Village Roadshow has paid Warner Bros. $57 million to exit its stake in "The Matrix Resurrections," the 2021 Lana Wachowski sequel that underperformed at the box office and became a flashpoint in streaming strategy debates.
The settlement restructures the financial relationship between the two studios over the film. Village Roadshow, once a major independent film financier alongside Warner Bros., relinquishes its position as a co-owner of the underperforming franchise installment. The payout signals how badly the third Matrix film performed relative to expectations and initial investment.
"The Matrix Resurrections" arrived during peak pandemic uncertainty and arrived simultaneously on HBO Max, a decision that fractured its theatrical potential. The film earned $157 million globally, respectable on paper but a disappointment for a franchise tentpole with A-list star Keanu Reeves and the Wachowski name attached.
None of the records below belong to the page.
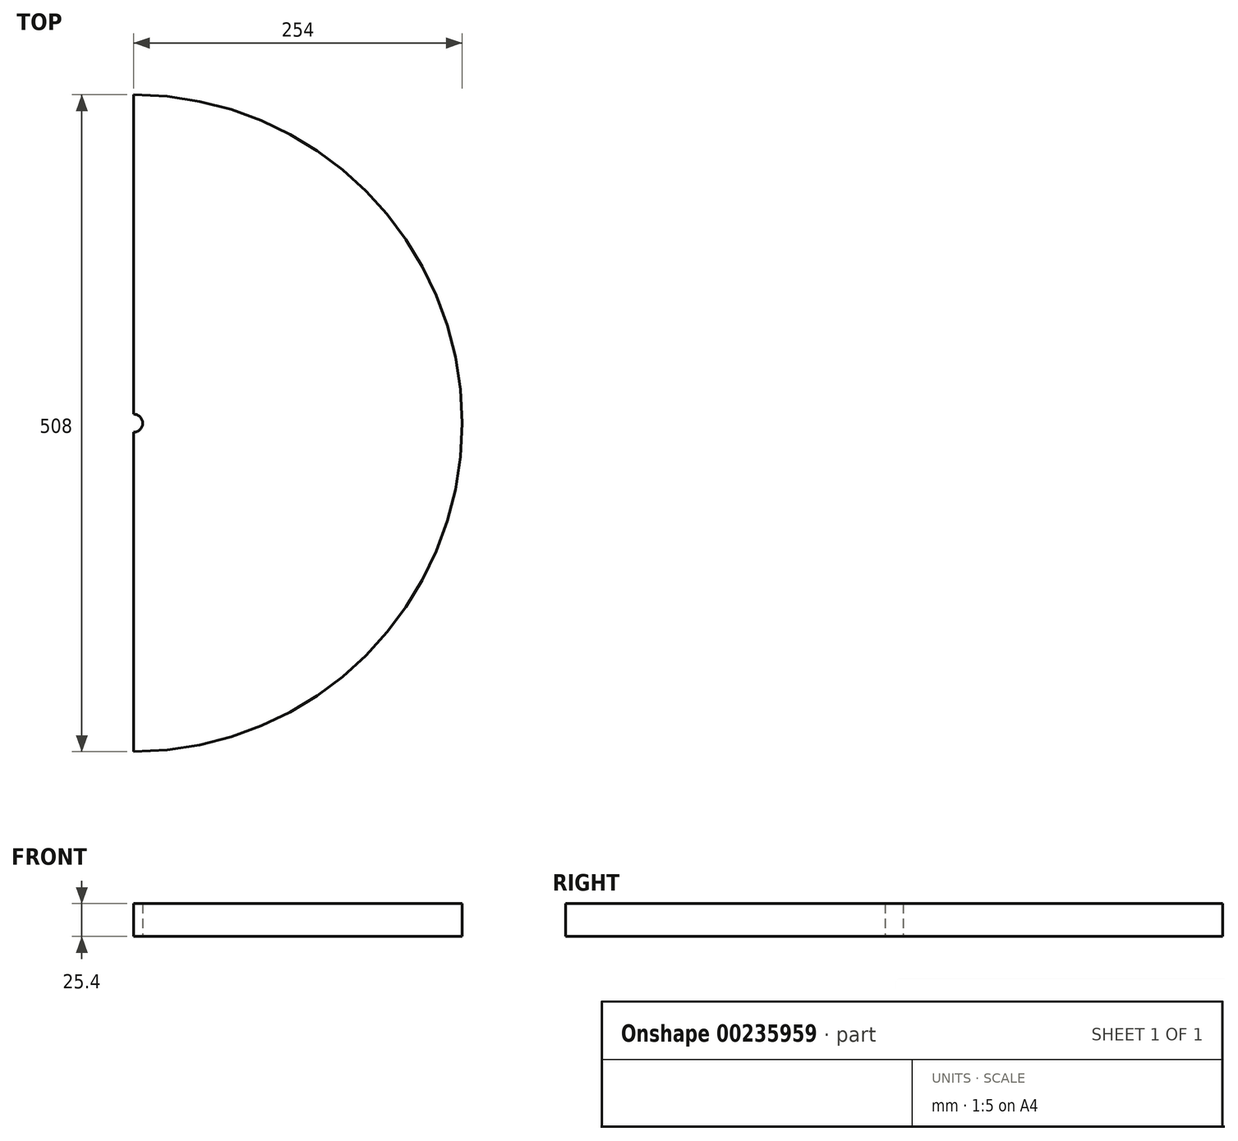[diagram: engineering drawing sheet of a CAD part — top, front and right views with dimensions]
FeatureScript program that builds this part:
annotation { "Feature Type Name" : "Feature", "Feature Type Description" : "" }
export const myFeature = defineFeature(function(context is Context, id is Id, definition is map)
    precondition{}
    {
        {
            var Q0;
            Q0=qCreatedBy(makeId("Top.planeOp"),FACE);
            var sketch = newSketch(context, id + "F0", { "sketchPlane" : qUnion([Q0])});
            skCircle(sketch, "E0", {"center": v(0, 0) * mm, "radius": 254 * mm});
            skCircle(sketch, "E1", {"center": v(0, 0) * mm, "radius": 6.99 * mm});
            skLineSegment(sketch, "E2", {"start": v(0, 0) * mm, "end": v(0, 254) * mm});
            skLineSegment(sketch, "E3", {"start": v(0, 0) * mm, "end": v(0, -254) * mm});
            skSolve(sketch);
        }
        {
            var Q0;
            {var subQ0=sQuery(id+"F0.wireOp",EDGE,"E2");var subQ1=sQuery(id+"F0.wireOp",EDGE,"E0");var subQ2=makeQuery(id+"F0.imprint","INTERSECT",VERTEX,{"derivedFrom":[subQ1,subQ0]});Q0=makeQuery(id+"F0.imprint","IMPRINT",FACE,{"disambiguationData":[TD([[makeQuery(id+"F0.imprint","IMPRINT",EDGE,{"disambiguationData":[TD([[subQ2,1.0]])],"derivedFrom":subQ1}),1.0]])]});}
            extrude(context, id + "F1", {"entities" : qUnion([Q0]), "depth" : 25.4 * mm});
        }
    });
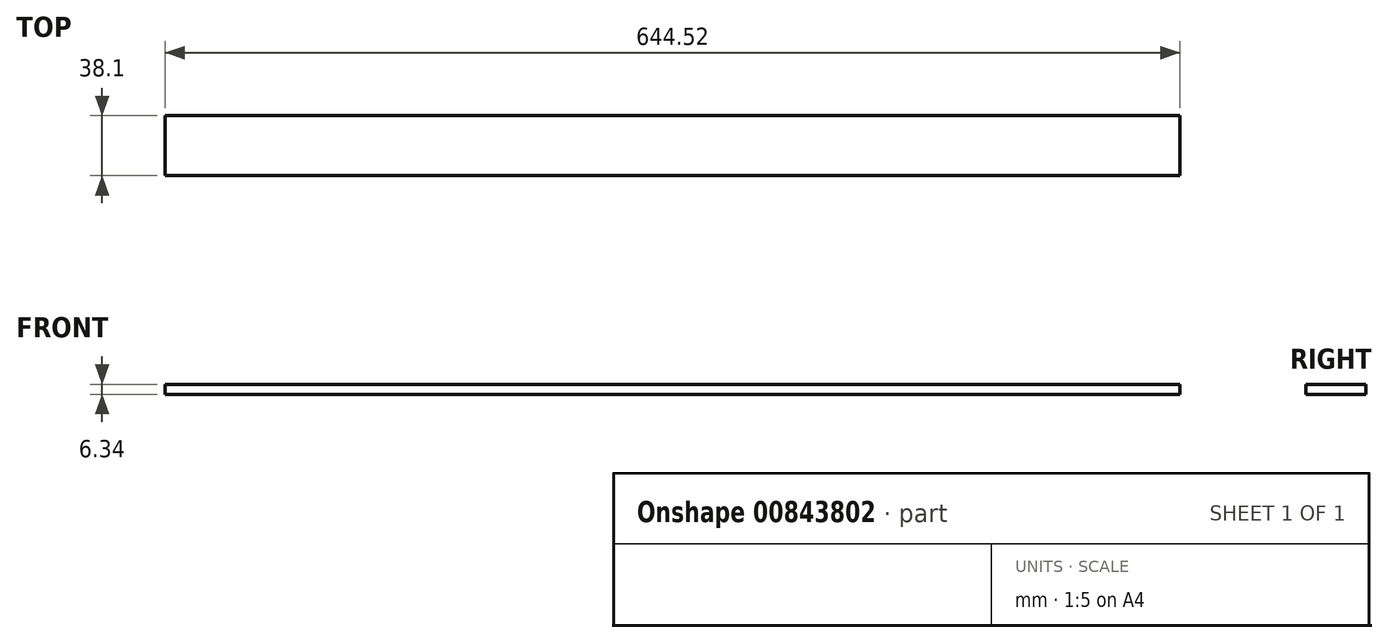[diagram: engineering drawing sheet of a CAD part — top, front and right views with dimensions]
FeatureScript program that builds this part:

The movie faced mixed critical reception and audience ambivalence about its meta-textual approach to legacy sequels.
This settlement lands as Warner Bros. undergoes ownership transition toward David Ellison's Skydance Media, a shift that reshapes the studio's strategic priorities and partnership structures. Village Roadshow, meanwhile, continues navigating a changed landscape for independent film financiers. The company previously backed major franchises like "Aquaman" and "The Lego Movie" but has faced headwinds in competing with streaming giants and traditional studio vertically-integrated models.
The financial hit underscores how theatrical releases tied to day-and-date streaming releases struggled during and after the pandemic. Studios later corrected course, extending theatrical windows before streaming drops became standard practice again. "The Matrix Resurrections" became a cautionary tale about cannibalistic release strategies and the difficulty of reviving legacy IP without guaranteeing audience enthusiasm.